TAREA PEDIDA A: Copia tal cual el trozo del texto sobre el último pedido de libros que empieza en "La contagión, 24" y llega hasta "cosa, no sé.", con esas palabras incluidas.
:: FRAGMENTO ELEGIDO ::
8.4.20

La contagión, 24


Recojo el último pedido de librería que hice antes de que se declarase la epidemia. Después ya me he cortado, y aun así lo dejé reposar unos días en la estafeta de correos. Al abrir el paquete me doy cuenta de que es uno de los últimos gestos normales que tuve, cuando en la vida no había sobresaltos. Quizás ahora pediría otra cosa, no sé.
Había pedido un ejemplar de la Revista de Occidente del año 85 sobre estética y filosofía, con el ensayo de Irish Murdoch Retorno a lo sublime y a lo bello, que incluía una edición facsímil de los primeros poemas de Vicente Aleixandre. Había también en el paquete un libro recién salido, recomendación de mi amigo Enrique Romero, Cuando los inviernos eran inviernos, de Bernd Brunner, uno de esos estudios culturales, digamos, transversales que entretienen y arman de datos curiosos, de por ciertos que luego desenseban el discurso.
Y había también, picante de ácaros, olorosa de librería vieja, una primera edición de The beasts, birds and bees of Virgil, de Thomas Fletcher Royds, una primera edición de 1918, el año de la gripe. El contenido de ese libro fue luego trasvasado a estudios y comentarios sobre las Geórgicas que hace tiempo tengo controlados, pero esta hermosa edición de Blackwell tenía su sitio guardado en la sección virgiliana de mi biblioteca.
:::
:: DATOS DE TRABAJO ::
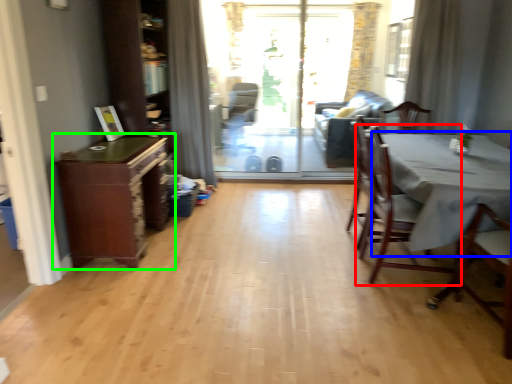
Question: Considering the real-world distances, which object is farthest from chair (highlighted by a red box)? table (highlighted by a blue box) or cabinetry (highlighted by a green box)?

Choices:
 (A) table
 (B) cabinetry

Answer: (B)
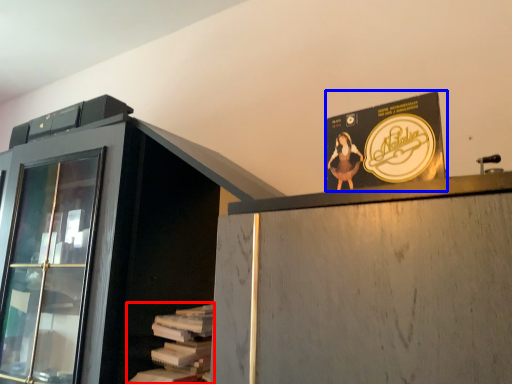
Question: Which of the following is the closest to the observer, book (highlighted by a red box) or advertisement (highlighted by a blue box)?

Choices:
 (A) book
 (B) advertisement

Answer: (B)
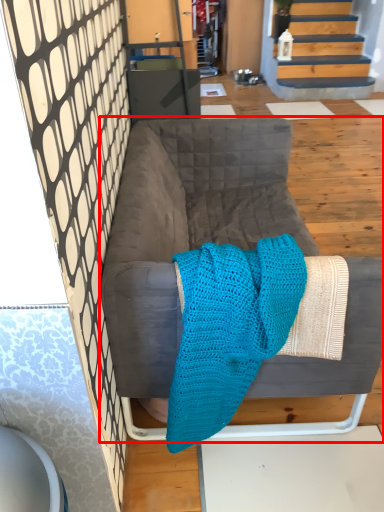
Question: From the image's perspective, where is furniture (annotated by the red box) located relative to cloth?

Choices:
 (A) below
 (B) above

Answer: (B)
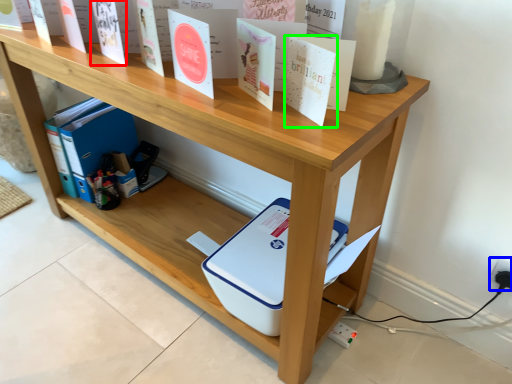
Question: Considering the real-world distances, which object is closest to paperback book (highlighted by a red box)? electric outlet (highlighted by a blue box) or paperback book (highlighted by a green box).

Choices:
 (A) electric outlet
 (B) paperback book

Answer: (B)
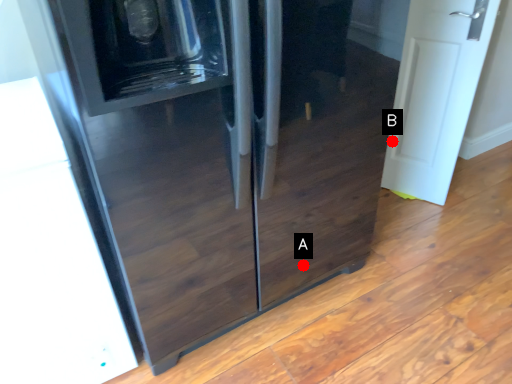
Question: Two points are circled on the image, labeled by A and B beside each circle. Which point is closer to the camera?

Choices:
 (A) A is closer
 (B) B is closer

Answer: (A)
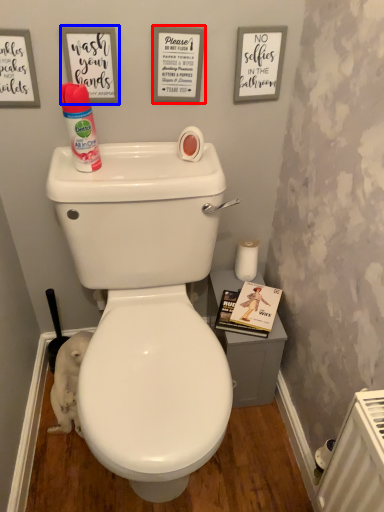
Question: Which point is further to the camera, copy (highlighted by a red box) or copy (highlighted by a blue box)?

Choices:
 (A) copy
 (B) copy

Answer: (A)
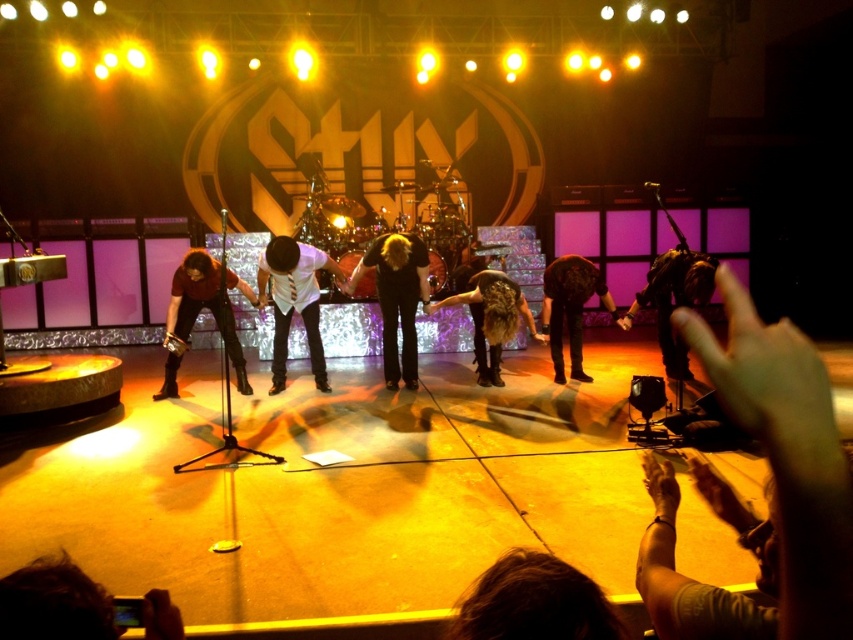
Question: Which of these objects is positioned closest to the white glossy shirt at center?

Choices:
 (A) leather jacket at center
 (B) dark brown leather jacket at right

Answer: (A)

Question: Which is farther from the leather jacket at center?

Choices:
 (A) dark brown leather jacket at right
 (B) shiny brown hair at center
 (C) white glossy shirt at center
 (D) black leather pants at center

Answer: (C)

Question: From the image, what is the correct spatial relationship of black leather pants at center in relation to shiny brown hair at center?

Choices:
 (A) left
 (B) right

Answer: (A)

Question: Which point is farther from the camera taking this photo?

Choices:
 (A) [173, 346]
 (B) [561, 292]

Answer: (B)

Question: Considering the relative positions of white glossy shirt at center and matte brown leather jacket at lower left in the image provided, where is white glossy shirt at center located with respect to matte brown leather jacket at lower left?

Choices:
 (A) below
 (B) above

Answer: (B)

Question: Is black leather pants at center thinner than shiny brown hair at center?

Choices:
 (A) no
 (B) yes

Answer: (B)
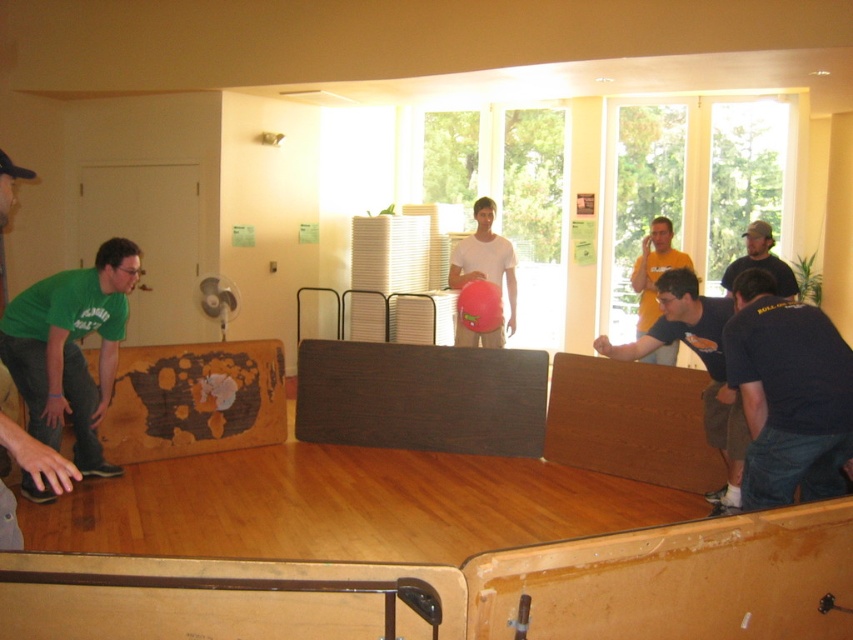
Can you confirm if green matte shirt at lower left is positioned below dark blue t-shirt at right?

Yes, green matte shirt at lower left is below dark blue t-shirt at right.

Is point (62, 324) closer to camera compared to point (782, 268)?

Yes, point (62, 324) is in front of point (782, 268).

Locate an element on the screen. green matte shirt at lower left is located at coordinates (70, 348).

Between wooden board at right and dark blue t-shirt at right, which one is positioned lower?

Positioned lower is wooden board at right.

Which is behind, point (599, 342) or point (724, 269)?

The point (724, 269) is more distant.

Find the location of `wooden board at right`. wooden board at right is located at coordinates (701, 362).

Does yellow t-shirt at upper center have a larger size compared to dark blue t-shirt at right?

Correct, yellow t-shirt at upper center is larger in size than dark blue t-shirt at right.

In the scene shown: Measure the distance between yellow t-shirt at upper center and dark blue t-shirt at right.

The distance of yellow t-shirt at upper center from dark blue t-shirt at right is 21.75 inches.

Identify the location of yellow t-shirt at upper center. This screenshot has width=853, height=640. (654, 269).

Where is `yellow t-shirt at upper center`? The image size is (853, 640). yellow t-shirt at upper center is located at coordinates (654, 269).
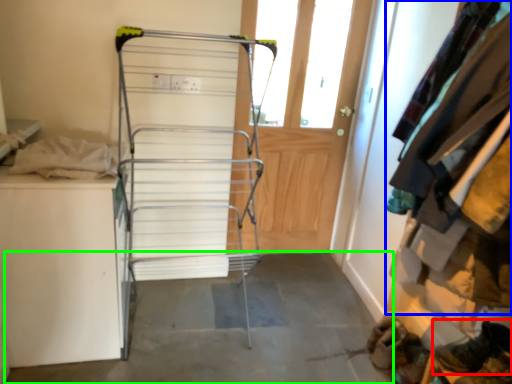
Question: Which object is the farthest from footwear (highlighted by a red box)? Choose among these: clothing (highlighted by a blue box) or concrete (highlighted by a green box).

Choices:
 (A) clothing
 (B) concrete

Answer: (B)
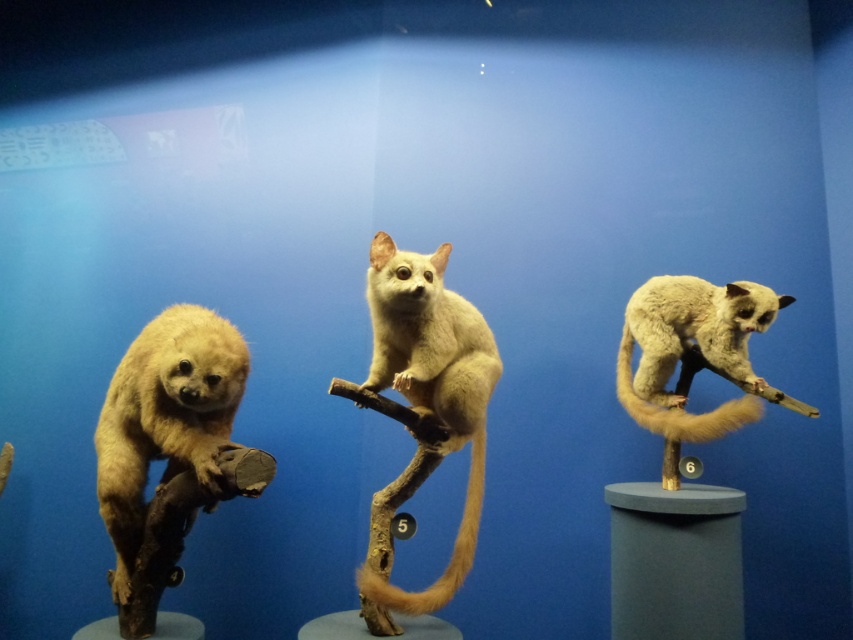
You are a museum curator planning to rearrange the taxidermied animals. You need to place a divider between the light brown fur at left and the fuzzy white tail at right. What is the minimum width the divider needs to be to fit between them?

The divider needs to be at least 3.73 feet wide to fit between the light brown fur at left and the fuzzy white tail at right since they are 3.73 feet apart.

From the picture: You are standing in front of the museum display and notice two points marked on the floor. The first point is at coordinate point(155, 324) and the second is at point(445, 305). Which point is closer to the museum display entrance?

Point(155, 324) is behind point(445, 305), so the closer point to the entrance would be point(445, 305) since it is in front.

You are a museum curator checking the spacing between the fuzzy beige animal at center and the golden fur tail at center. The museum requires a minimum of 5 inches between displayed items for safety. Is the current spacing compliant with the museum guidelines?

The fuzzy beige animal at center and the golden fur tail at center are 4.81 inches apart, which is less than the required 5 inches. Therefore, the spacing does not comply with the museum guidelines.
:::
TAREA PEDIDA B: Junta todas las líneas del listado que tengan la palabra "pants". Fíjate en las mayúsculas y minúsculas, porque cuentan.

RESPUESTA A:
La contagión, 24


Recojo el último pedido de librería que hice antes de que se declarase la epidemia. Después ya me he cortado, y aun así lo dejé reposar unos días en la estafeta de correos. Al abrir el paquete me doy cuenta de que es uno de los últimos gestos normales que tuve, cuando en la vida no había sobresaltos. Quizás ahora pediría otra cosa, no sé.

RESPUESTA B:
 (D) black leather pants at center
Question: From the image, what is the correct spatial relationship of black leather pants at center in relation to shiny brown hair at center?
Question: Is black leather pants at center thinner than shiny brown hair at center?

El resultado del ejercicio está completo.